» **Problem to work on**
Extend the book review below, on Susan Tomes' history of the piano, picking up directly after its final sentence and keeping the same voice.

Book Review: The Piano – A History in 100 Pieces
Susan Nickalls
Wednesday, September 22, 2021
Susan Nickalls reviews Susan Tomes' journey through the history of the piano.
Yale University Press, Hardback £16.99
Susan Tomes
With a cheeky nod to British Museum director Neil MacGregor’s A history of the world in 100 objects, Susan Tomes traces the development of the piano through the composers who wrote for it in her latest book, The Piano – A History in 100 Pieces. Given that the popular keyboard instrument hasn’t essentially changed that much over the centuries, the focus of her highly engaging book is primarily on the repertoire. J S Bach didn’t see a prototype of what we would regard as a piano until 1736 when he was 50, but nevertheless his classic Goldberg Variations, written for harpsichord, is where Tomes begins her fascinating journey.
As a renowned pianist herself, Tomes is familiar with many of the solo pieces, chamber works, duets and concertos she explores and her passion and knowledge shines through. Her chosen pieces are inevitably personal and while she does tick the obvious Haydn, Mozart, Beethoven, Schumann and Liszt boxes she also makes some interesting detours. Before her three chapters on Chopin’s piano music she looks at how the Polish composer was most likely influenced by the music of John Field - credited as the first person to write nocturnes for the piano - and in particular the pianist and composer Maria Szymanowska. Szymanowska was also from Warsaw and being 20 years older than Chopin, Tomes believes he must have come across her music.
'It is interesting that the genres in which Szymanowska composed – preludes, études, waltzes, écossaises, nocturnes, mazurkas, ballades and polonaises – were all genres embraced by Chopin. One of Szymanowska’s last compositions was the beautiful Nocturne in B flat (1831) written in St Petersburg. In melodic outline, decoration and formal shape it has things in common with Chopin’s Nocturne in A flat, Op. 32 No. 2 of 1837.'
'As a renowned pianist herself, Tomes' passion and knowledge shines through.'
While you could interrogate some of Tomes’ omissions – Charles-Valentin Alkan, Ruth Crawford Seeger and Nikolai Medtner for instance – Tomes does highlight some rarely performed pieces. These include Mily Balakirev’s Islamey: Oriental Fantasy Op.18 reputed to be one of the most technically difficult pieces ever written for the piano, Conlon Nancarrow’s Studies for Player Piano and Frederic Rzewski’s unusual but 'potent blend of lyricism and industrial process,' Winnsboro Cotton Mill Blues. Her well-researched and evocative descriptions make you long to hear these works played in the concert hall.

(Items from a data source)
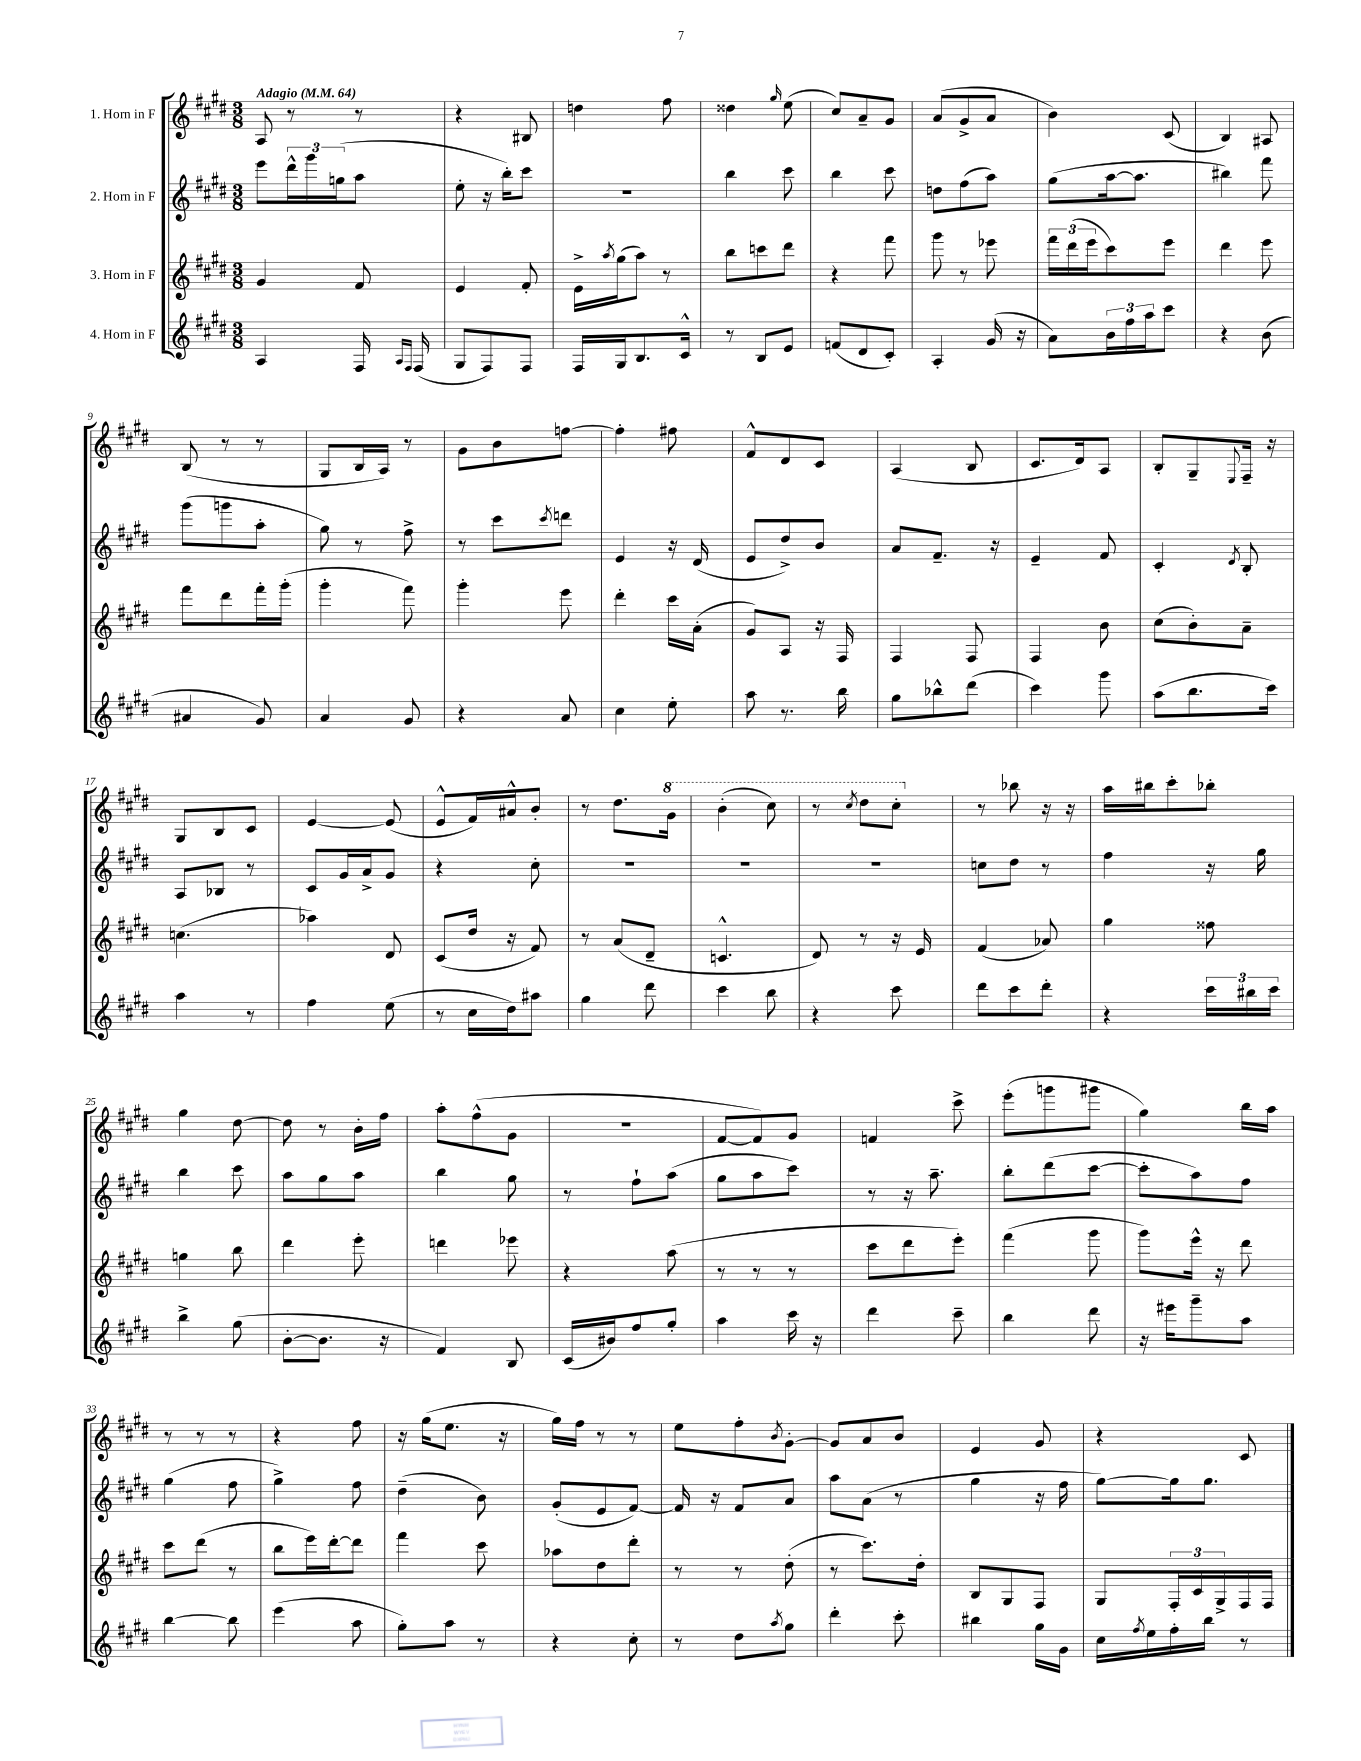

**kern	**kern	**kern	**kern
*staff4	*staff3	*staff2	*staff1
*clefG2	*clefG2	*clefG2	*clefG2
*k[f#c#g#d#]	*k[f#c#g#d#]	*k[f#c#g#d#]	*k[f#c#g#d#]
*M3/8	*M3/8	*M3/8	*M3/8
*MM64	*MM64	*MM64	*MM64
4A/	4g#/	8eee\L	8A/
.	.	24ddd#^^\L	8r
.	.	24ggg#\	.
.	.	(24gg\J	.
16F#/	8f#/	8aa\J	8r
16qqA/LL	.	.	.
16qqF#/JJ	.	.	.
(16F#/	.	.	.
=	=	=	=
8G#/L	4e/	8ee'\	4r
8F#/)	.	16r	.
.	.	16bb'\LK)	.
8F#/J	8f#'/	8ccc#\J	8B#/
=	=	=	=
16F#/LL	16e^\LL	4.r	4dd\
.	8qaa/	.	.
16G#/J	(16gg#\J	.	.
8.B/	8aa\J)	.	.
.	8r	.	8ff#\
16c#^^/Jk	.	.	.
=	=	=	=
8r	8bb\L	4bb\	4dd##\
8B/L	8ccc\	.	.
.	.	.	16qqgg#/
8e/J	8ddd#\J	8ccc#\	(8ee\
=	=	=	=
(8f/L	4r	4bb\	8cc#/L)
8d#/	.	.	8a~/
8c#'/J)	8fff#\	8ccc#\	8g#/J
=	=	=	=
4A'/	8ggg#\	8dd\L	(8a/L
.	8r	(8ff#\	8g#^/
(16g#/	8eee-\	8aa\J)	8a/J
16r	.	.	.
=	=	=	=
8a\L)	24fff#\LL	(8gg#\L	4b\)
.	(24ddd#\	.	.
.	24eee\J	.	.
24b\L	8ccc#\)	[16aa\k	.
24ff#\	.	.	.
.	.	8.aa\]J	.
24aa\J	.	.	.
8ccc#\J	8eee\J	.	(8c#/
=	=	=	=
4r	4ddd#\	4bb#\)	4B/)
(8b\	8eee\	8fff#\	8A#/
=	=	=	=
4a#/	8fff#\L	(8ggg#\L	(8B/
.	8ddd#\	8ggg\	8r
8g#/)	16fff#'\L	8aa'\J	8r
.	(16ggg#'\JJ	.	.
=	=	=	=
4a/	4ggg#'\	8gg#\)	8G#/L
.	.	8r	16B/L
.	.	.	16A/JJ)
8g#/	8fff#\)	8ff#^\	8r
=	=	=	=
4r	4ggg#'\	8r	8g#\L
.	.	8ccc#\L	8b\
.	.	8qccc#/	.
8a/	8eee\	8ddd\J	[8ff\J
=	=	=	=
4cc#\	4ddd#'\	4e/	4ff'\]
8ee'\	16ccc#\LL	16r	8ff#\
.	(16a'\JJ	(16d#/	.
=	=	=	=
8aa\	8g#/L)	8e/L	8f#^^/L
8.r	8A/J	8dd#^/)	8d#/
.	16r	8b/J	8c#/J
16bb\	16F#/	.	.
=	=	=	=
8gg#\L	4F#/	8a/L	(4A/
8bb-^^\	.	8.f#~/J	.
(8ddd#\J	8F#/	.	8B/
.	.	16r	.
=	=	=	=
4ccc#\)	4F#/	4e~/	8.c#/L
.	.	.	16d#/k)
8ggg#\	8b\	8f#/	8A/J
=	=	=	=
(8aa\L	(8cc#\L	4c#'/	8B'/L
8.bb\	8b'\)	.	8G#~/
.	.	8qd#/	8qqE/
.	8a~\J	8B'/	16F#~/Jk
16ccc#\Jk)	.	.	16r
=	=	=	=
4aa\	(4.cc\	8A/L	8G#/L
.	.	8B-/J	8B/
8r	.	8r	8c#/J
=	=	=	=
4ff#\	4aa-\)	8c#/L	[4e/
.	.	16g#/L	.
.	.	16a^/J	.
(8ee\	8d#/	8g#/J	(8e/]
=	=	=	=
8r	(8c#/L	4r	8e^^/L
16cc#\LL	16dd#/Jk	.	16f#/L)
16dd#\J)	16r	.	16a#^^/J
8aa#\J	8f#/)	8cc#'\	8b'/J
=	=	=	=
4gg#\	8r	4.r	8r
.	(8a/L	.	8.dd#\L
8ddd#\	8d#~/J	.	.
.	.	.	16gg#\Jk
=	=	=	=
4ccc#\	4.c^^/	4.r	(4bb'\
8bb\	.	.	8ccc#\)
=	=	=	=
4r	8d#/)	4.r	8r
.	.	.	8qccc#/
.	8r	.	8ddd#\L
8ccc#\	16r	.	8ccc#'\J
.	16e/	.	.
=	=	=	=
8ddd#\L	(4f#/	8cc\L	8r
8ccc#\	.	8dd#\J	8bb-\
8ddd#'\J	8a-/)	8r	16r
.	.	.	16r
=	=	=	=
4r	4gg#\	4ff#\	16aa\LL
.	.	.	16bb#\J
.	.	.	8ccc#'\
24ccc#\LL	8ff##\	16r	8bb-'\J
24bb#\	.	.	.
.	.	16gg#\	.
24ccc#\JJ	.	.	.
=	=	=	=
4bb^\	4gg\	4bb\	4gg#\
(8gg#\	8bb\	8ccc#\	[8dd#\
=	=	=	=
[8b'\L	4ddd#\	8aa\L	8dd#\]
8.b\]J	.	8gg#\	8r
.	8eee'\	8aa\J	16b'\LL
16r	.	.	16ff#\JJ
=	=	=	=
4f#/)	4ddd\	4bb\	8aa'\L
.	.	.	(8ff#^^\
8B/	8eee-\	8gg#\	8g#\J
=	=	=	=
(16c#/LL	4r	8r	4.r
16b#/J)	.	.	.
8ff#/	.	8ff#`\L	.
8gg#'/J	(8aa\	(8aa\J	.
=	=	=	=
4aa\	8r	8gg#\L	[8f#/L
.	8r	8aa\	8f#/])
16ccc#\	8r	8ccc#\J)	8g#/J
16r	.	.	.
=	=	=	=
4ddd#\	8ccc#\L	8r	4f/
.	8ddd#\	16r	.
.	.	8.aa~\	.
8ccc#~\	8eee'\J)	.	8ccc#^\
=	=	=	=
4bb\	(4fff#\	8bb'\L	(8eee'\L
.	.	(8ddd#\	8ggg\
8ddd#\	8ggg#\	[8ccc#\J	8ggg#\J
=	=	=	=
16r	8ggg#\L)	8ccc#'\]L	4gg#\)
16eee#\LK	.	.	.
8ggg#~\	16eee^^\Jk	8aa\)	.
.	16r	.	.
8aa\J	8ddd#\	8ff#\J	16bb\LL
.	.	.	16aa\JJ
=	=	=	=
[4bb\	8ccc#\L	(4gg#\	8r
.	(8ddd#\J	.	8r
8bb\]	8r	8ff#\	8r
=	=	=	=
(4eee\	8bb\L	4gg#^\)	4r
.	16eee\L)	.	.
.	[16ddd#'\J	.	.
8aa\	8ddd#\]J	8ff#\	8ff#\
=	=	=	=
8gg#'\L)	4fff#\	(4dd#~\	16r
.	.	.	(16gg#\LK
8aa\J	.	.	8.ee\J
8r	8ccc#\	8b\)	.
.	.	.	16r
=	=	=	=
4r	8aa-\L	(8g#'/L	16gg#\LL)
.	.	.	16ff#\JJ
.	8dd#\	8e/	8r
8cc#'\	8ddd#'\J	[8f#/J)	8r
=	=	=	=
8r	8r	16f#/]	8ee\L
.	.	16r	.
8dd#\L	8r	8f#/L	8ff#'\
8qaa/	.	.	8qb/
8gg#\J	(8dd#'\	8a/J	[8g#'\J
=	=	=	=
4ddd#'\	8r	8aa\L	8g#/]L
.	8.ccc#\L)	(8a\J	8a/
8ccc#'\	.	8r	8b/J
.	16dd#'\Jk	.	.
=	=	=	=
4bb#\	8B/L	4gg#\	4e/
.	8G#/	.	.
16gg#\LL	8F#/J	16r	8g#/
16g#\JJ	.	16ff#\	.
=	=	=	=
16cc#\LL	8G#/L	[8gg#\L)	4r
8qff#/	.	.	.
16ee\	.	.	.
16ff#'\	24F#'/L	16gg#\]k	.
.	24c#/	.	.
16bb\JJ	.	8.gg#\J	.
.	24G#^/	.	.
8r	16F#/	.	8c#/
.	16F#/JJ	.	.
==	==	==	==
*-	*-	*-	*-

» **Answer to the task**
Tomes’ section on jazz music for piano almost demands a book of its own, ranging across Scott Joplin’s ragtime music and the Bepop pianists Bud Powell and Thelonious Monk as well as Billy Mayerl, Fats Waller and female jazz pianists Mary Lou Williams, Hazel Scott and Lovie Austin, to mention but three.
The final chapters on 'Today’s Piano Styles' and 'Tomorrow’s World', looking at where piano music might be heading, were also a bit on the light side. Surely Arvo Pärt, Philip Glass, Judith Weir and Thomas Adès are not the only contemporary composers writing for piano? What about Lera Auerbach, Morton Feldman and Graham Fitkin? Meanwhile Max Richter, Ludovico Einaudi, Terry Riley and Michael Nyman get only a passing mention alongside Brian Eno’s Ambient Music.
There is no shortage of piano repertoire for several follow-up volumes. And Tomes’ intriguing observations about earlier pianos having narrower keys more suited to smaller female hands, compared to the later instruments designed for the male span, is surely throwing down the gauntlet for someone to design and make a more female-friendly piano.
Buy the book here.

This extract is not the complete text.